▶ [DESCRIPTION OF THE TASK] Copy out each line below exactly as it appears.

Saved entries

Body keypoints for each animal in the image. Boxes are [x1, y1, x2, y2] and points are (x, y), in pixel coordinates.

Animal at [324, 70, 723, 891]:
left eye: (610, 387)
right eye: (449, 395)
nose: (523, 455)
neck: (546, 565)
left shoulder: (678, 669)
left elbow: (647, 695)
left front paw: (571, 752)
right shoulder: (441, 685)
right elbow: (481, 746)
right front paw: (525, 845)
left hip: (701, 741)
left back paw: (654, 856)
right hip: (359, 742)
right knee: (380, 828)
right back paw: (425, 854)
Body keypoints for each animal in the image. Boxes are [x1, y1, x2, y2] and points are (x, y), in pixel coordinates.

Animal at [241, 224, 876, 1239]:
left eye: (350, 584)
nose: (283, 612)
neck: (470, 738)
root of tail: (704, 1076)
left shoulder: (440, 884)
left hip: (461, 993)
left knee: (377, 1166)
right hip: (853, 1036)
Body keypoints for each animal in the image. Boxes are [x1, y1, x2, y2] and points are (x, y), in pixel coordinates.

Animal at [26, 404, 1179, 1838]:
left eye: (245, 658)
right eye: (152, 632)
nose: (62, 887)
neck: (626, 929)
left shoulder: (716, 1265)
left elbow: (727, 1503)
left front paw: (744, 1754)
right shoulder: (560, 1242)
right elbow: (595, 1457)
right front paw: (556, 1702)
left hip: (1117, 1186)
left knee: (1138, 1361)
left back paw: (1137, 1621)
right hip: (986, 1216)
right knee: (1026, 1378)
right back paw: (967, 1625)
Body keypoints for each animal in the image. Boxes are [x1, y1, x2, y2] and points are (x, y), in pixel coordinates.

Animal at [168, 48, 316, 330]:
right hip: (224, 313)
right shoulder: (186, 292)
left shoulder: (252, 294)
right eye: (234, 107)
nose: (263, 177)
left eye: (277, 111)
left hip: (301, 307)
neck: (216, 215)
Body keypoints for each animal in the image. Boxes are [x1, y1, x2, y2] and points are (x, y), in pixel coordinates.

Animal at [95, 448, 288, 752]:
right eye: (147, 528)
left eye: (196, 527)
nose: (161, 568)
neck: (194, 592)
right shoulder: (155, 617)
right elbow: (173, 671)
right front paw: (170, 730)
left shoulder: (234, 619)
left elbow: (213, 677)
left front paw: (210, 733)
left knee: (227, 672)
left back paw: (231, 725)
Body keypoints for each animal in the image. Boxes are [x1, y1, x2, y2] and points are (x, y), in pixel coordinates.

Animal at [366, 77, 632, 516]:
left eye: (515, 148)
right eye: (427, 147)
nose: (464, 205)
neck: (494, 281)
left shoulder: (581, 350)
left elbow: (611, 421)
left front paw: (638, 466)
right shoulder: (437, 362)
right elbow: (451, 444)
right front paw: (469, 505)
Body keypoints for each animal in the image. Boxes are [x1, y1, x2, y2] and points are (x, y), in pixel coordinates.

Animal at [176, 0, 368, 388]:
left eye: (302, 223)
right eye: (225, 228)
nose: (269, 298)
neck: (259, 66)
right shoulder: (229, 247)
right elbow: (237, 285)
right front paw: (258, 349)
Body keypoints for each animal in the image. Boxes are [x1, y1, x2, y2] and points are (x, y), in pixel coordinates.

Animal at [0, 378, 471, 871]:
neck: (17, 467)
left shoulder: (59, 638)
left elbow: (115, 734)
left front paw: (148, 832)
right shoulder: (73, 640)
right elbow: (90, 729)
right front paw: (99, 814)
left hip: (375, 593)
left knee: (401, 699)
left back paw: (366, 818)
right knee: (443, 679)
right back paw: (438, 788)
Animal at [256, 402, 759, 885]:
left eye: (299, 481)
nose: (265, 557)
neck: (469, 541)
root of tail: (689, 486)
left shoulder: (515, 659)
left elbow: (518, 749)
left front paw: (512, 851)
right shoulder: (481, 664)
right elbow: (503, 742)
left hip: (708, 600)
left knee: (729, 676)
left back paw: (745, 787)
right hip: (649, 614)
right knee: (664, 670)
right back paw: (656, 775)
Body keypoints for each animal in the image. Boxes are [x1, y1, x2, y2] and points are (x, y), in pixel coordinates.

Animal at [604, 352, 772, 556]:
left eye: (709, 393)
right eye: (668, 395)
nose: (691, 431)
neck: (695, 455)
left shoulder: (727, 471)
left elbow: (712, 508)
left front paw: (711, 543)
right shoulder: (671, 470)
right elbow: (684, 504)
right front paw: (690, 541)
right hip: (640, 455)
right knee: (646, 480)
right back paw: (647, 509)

▶ [TASK ANSWER]
Body keypoints for each animal in the image. Boxes are [x1, y1, x2, y2] and points are (x, y), in pixel coordinates.

Animal at [324, 70, 723, 891]:
left eye: (610, 387)
right eye: (449, 395)
nose: (523, 455)
neck: (546, 565)
left shoulder: (678, 669)
left elbow: (647, 695)
left front paw: (571, 752)
right shoulder: (441, 685)
right elbow: (481, 746)
right front paw: (525, 845)
left hip: (701, 741)
left back paw: (654, 856)
right hip: (359, 742)
right knee: (380, 828)
right back paw: (425, 854)
Body keypoints for each animal in the image. Boxes are [x1, y1, x2, y2] and points are (x, y), in pixel coordinates.

Animal at [241, 224, 876, 1239]:
left eye: (350, 584)
nose: (283, 612)
neck: (470, 738)
root of tail: (704, 1076)
left shoulder: (440, 884)
left hip: (461, 993)
left knee: (377, 1166)
right hip: (853, 1036)
Body keypoints for each animal in the image. Boxes are [x1, y1, x2, y2] and points are (x, y), in pixel coordinates.

Animal at [26, 404, 1179, 1838]:
left eye: (245, 658)
right eye: (152, 632)
nose: (62, 887)
neck: (626, 929)
left shoulder: (716, 1265)
left elbow: (727, 1503)
left front paw: (744, 1754)
right shoulder: (560, 1242)
right elbow: (595, 1457)
right front paw: (556, 1702)
left hip: (1117, 1186)
left knee: (1138, 1361)
left back paw: (1137, 1621)
right hip: (986, 1216)
right knee: (1026, 1378)
right back paw: (967, 1625)
Body keypoints for each animal in the image. Boxes are [x1, y1, x2, y2] and points are (x, y), in pixel coordinates.

Animal at [168, 48, 316, 330]:
right hip: (224, 313)
right shoulder: (186, 292)
left shoulder: (252, 294)
right eye: (234, 107)
nose: (263, 177)
left eye: (277, 111)
left hip: (301, 307)
neck: (216, 215)
Body keypoints for each animal in the image. Boxes are [x1, y1, x2, y2] and points are (x, y), in pixel coordinates.

Animal at [95, 448, 288, 752]:
right eye: (147, 528)
left eye: (196, 527)
nose: (161, 568)
neck: (194, 592)
right shoulder: (155, 617)
right elbow: (173, 671)
right front paw: (170, 730)
left shoulder: (234, 619)
left elbow: (213, 677)
left front paw: (210, 733)
left knee: (227, 672)
left back paw: (231, 725)
Body keypoints for each animal in the image. Boxes are [x1, y1, x2, y2] and points are (x, y), in pixel coordinates.

Animal at [366, 77, 632, 516]:
left eye: (515, 148)
right eye: (427, 147)
nose: (464, 205)
neck: (494, 281)
left shoulder: (581, 350)
left elbow: (611, 421)
left front paw: (638, 466)
right shoulder: (437, 362)
right elbow: (451, 444)
right front paw: (469, 505)
Body keypoints for each animal in the image. Boxes are [x1, y1, x2, y2] and points are (x, y), in pixel coordinates.

Animal at [176, 0, 368, 388]:
left eye: (302, 223)
right eye: (225, 228)
nose: (269, 298)
neck: (259, 66)
right shoulder: (229, 247)
right elbow: (237, 285)
right front paw: (258, 349)
Body keypoints for each animal in the image. Boxes are [x1, y1, x2, y2] and points are (x, y), in pixel coordinates.

Animal at [0, 378, 471, 871]:
neck: (17, 467)
left shoulder: (59, 638)
left elbow: (115, 734)
left front paw: (148, 832)
right shoulder: (73, 640)
right elbow: (90, 729)
right front paw: (99, 814)
left hip: (375, 593)
left knee: (401, 699)
left back paw: (366, 818)
right knee: (443, 679)
right back paw: (438, 788)
Animal at [256, 402, 759, 885]:
left eye: (299, 481)
nose: (265, 557)
neck: (469, 541)
root of tail: (689, 486)
left shoulder: (515, 659)
left elbow: (518, 749)
left front paw: (512, 851)
right shoulder: (481, 664)
right elbow: (503, 742)
left hip: (708, 600)
left knee: (729, 676)
left back paw: (745, 787)
right hip: (649, 614)
right knee: (664, 670)
right back paw: (656, 775)
Body keypoints for each animal in the image. Boxes are [x1, y1, x2, y2] and points are (x, y), in pixel coordinates.

Animal at [604, 352, 772, 556]:
left eye: (709, 393)
right eye: (668, 395)
nose: (691, 431)
neck: (695, 455)
left shoulder: (727, 471)
left elbow: (712, 508)
left front paw: (711, 543)
right shoulder: (671, 470)
right elbow: (684, 504)
right front paw: (690, 541)
right hip: (640, 455)
right knee: (646, 480)
right back paw: (647, 509)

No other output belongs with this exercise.